【6.30 日記】いつかの知識がライフハックに化けるとき

おはよう。日記の時間だよ
「ライフハック」ってここ数年の言葉だよね
SNSを見ればそこかしこに紛れ込んでいる「ライフハック」なるもの、これって20年前は「裏ワザ」として、ゴールデンタイムに視聴者募集型番組として成り立っていたものである。
ライフハック、裏ワザ、知恵袋。言い方は様々だけれど、「日頃の悩みを少ない労力で解消させる」というのはやっぱり気持ちがいいもので、皆が歯磨き粉をブンブン振り、消しゴムケースの角を小さく切り落とした。
今でこそMONO消しゴムなんかは最初からケース(スリーブ)の角が落とされているが、昔はそんなことなかったんだぞ。
最終的に「伊東家の食卓」は裏ワザだけにとどまらず、「あんどこ」「金太郎ゲーム」など、学校で簡単に遊べるものまで紹介し始めてしまって、明らかな裏ワザ不足は否めない程だった。好きだったけどね。
この番組を幼少期に見たおかげで「何気なくやっているけど実は理にかなっている行為」というのが多くなっていると思う。
その中で何気なくやっているのが、爪切りの刃の奥に物を差し込んでおくというものがある。

厳密には「つま楊枝1本に輪ゴムをぐるぐる巻きにして、爪切りの刃の後ろの隙間へ横から差し込む」というものだけれど、面倒だからヘアゴムをぐいっと噛ませている。
これをしておくと、確かに爪の飛び散りが少ない・・・ように思う。30%減少といったところ。
劇的な変化は見込めないけれど、こうしたちょっとした工夫でニンマリするのが裏ワザの本質だとも思う。「そういえばあったね!」みたいな。
一手間に大事なことって、それを思い出したときが一番効力を発揮する。確か爪が飛び散らない裏ワザがあったような・・・学校の図書館で読んだ「伊東家の食卓裏ワザ大全集」にあったような・・・あぁそうだ!なんか輪ゴムかませるやつだ!!
記憶の点と点がつながって線になる瞬間、これが裏ワザの「気持ちよさ」の本質である。日常のちょっとした不便さが解消される喜びの前にあるのは、これだ。
だからその裏ワザがさほど効力を発揮しなくても怒り狂うことはなかったし、続報として改善案が追加されることも珍しくなかった。だからこそ毎週火曜日が楽しみだったなぁ。

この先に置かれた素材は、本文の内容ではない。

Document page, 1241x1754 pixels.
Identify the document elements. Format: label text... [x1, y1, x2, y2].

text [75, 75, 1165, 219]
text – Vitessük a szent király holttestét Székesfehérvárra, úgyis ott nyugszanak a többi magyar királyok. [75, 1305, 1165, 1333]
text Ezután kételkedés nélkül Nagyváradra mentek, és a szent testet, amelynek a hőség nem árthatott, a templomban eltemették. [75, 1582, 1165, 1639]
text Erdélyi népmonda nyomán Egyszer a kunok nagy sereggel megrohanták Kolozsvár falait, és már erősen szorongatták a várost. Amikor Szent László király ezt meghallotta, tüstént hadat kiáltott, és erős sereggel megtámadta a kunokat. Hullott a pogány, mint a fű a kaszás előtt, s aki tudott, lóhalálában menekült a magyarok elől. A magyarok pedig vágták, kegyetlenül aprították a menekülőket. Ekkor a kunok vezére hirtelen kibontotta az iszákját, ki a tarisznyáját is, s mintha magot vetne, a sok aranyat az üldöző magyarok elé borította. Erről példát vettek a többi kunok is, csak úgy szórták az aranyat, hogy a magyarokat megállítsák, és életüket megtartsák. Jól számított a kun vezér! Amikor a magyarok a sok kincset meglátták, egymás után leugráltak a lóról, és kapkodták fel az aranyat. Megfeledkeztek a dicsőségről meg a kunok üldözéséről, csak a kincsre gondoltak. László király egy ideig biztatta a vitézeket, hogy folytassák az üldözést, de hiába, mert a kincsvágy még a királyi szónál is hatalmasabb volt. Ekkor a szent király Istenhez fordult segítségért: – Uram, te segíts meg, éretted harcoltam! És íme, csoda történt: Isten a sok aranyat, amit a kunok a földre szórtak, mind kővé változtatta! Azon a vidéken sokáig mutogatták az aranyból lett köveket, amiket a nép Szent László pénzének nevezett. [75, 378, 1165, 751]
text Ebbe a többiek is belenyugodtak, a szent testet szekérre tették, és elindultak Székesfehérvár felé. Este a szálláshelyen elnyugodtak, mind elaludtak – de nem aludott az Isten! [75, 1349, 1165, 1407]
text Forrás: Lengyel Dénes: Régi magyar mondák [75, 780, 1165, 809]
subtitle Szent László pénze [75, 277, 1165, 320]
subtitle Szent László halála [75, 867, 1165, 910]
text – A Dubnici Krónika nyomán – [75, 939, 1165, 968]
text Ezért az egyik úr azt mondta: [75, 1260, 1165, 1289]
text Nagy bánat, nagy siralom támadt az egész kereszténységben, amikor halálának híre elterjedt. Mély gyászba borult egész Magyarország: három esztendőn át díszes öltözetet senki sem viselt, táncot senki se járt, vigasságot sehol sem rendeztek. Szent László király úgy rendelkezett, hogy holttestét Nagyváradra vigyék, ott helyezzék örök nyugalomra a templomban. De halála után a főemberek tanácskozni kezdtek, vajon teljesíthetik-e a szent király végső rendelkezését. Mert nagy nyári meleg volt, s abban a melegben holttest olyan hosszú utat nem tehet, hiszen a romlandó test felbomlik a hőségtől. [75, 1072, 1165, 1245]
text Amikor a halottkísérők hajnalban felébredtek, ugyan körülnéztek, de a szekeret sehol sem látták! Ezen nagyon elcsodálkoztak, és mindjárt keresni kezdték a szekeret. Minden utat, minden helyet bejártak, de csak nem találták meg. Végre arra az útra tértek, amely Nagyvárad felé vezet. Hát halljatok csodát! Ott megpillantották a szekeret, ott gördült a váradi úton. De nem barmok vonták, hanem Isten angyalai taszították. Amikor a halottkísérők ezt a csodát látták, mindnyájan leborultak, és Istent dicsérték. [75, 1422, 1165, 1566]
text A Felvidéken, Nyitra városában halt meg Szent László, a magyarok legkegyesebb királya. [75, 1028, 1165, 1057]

普段何気なくしていることが、いつかどこかで知り得た情報でしていることなのか、経験を重ねて得た知見を精査してやっていることなのか、見分けることが難しいくらいに生きてきている。裏ワザってあくまで裏ワザであって、知らないからと言って馬鹿にされることも、大きな損をすることもない。
でも私が使う爪切りには永遠に輪ゴムが挟まっているだろうし、急いで髪を乾かすときはタオルをかぶってその上からドライヤーをあてることだろう。
いつか「なんでそうやってんの?」と聞かれたとき、「伊東家の食卓でやってたんだよ」と言えるのが楽しみなような、そうでないような。裏ワザってそういうもんだ。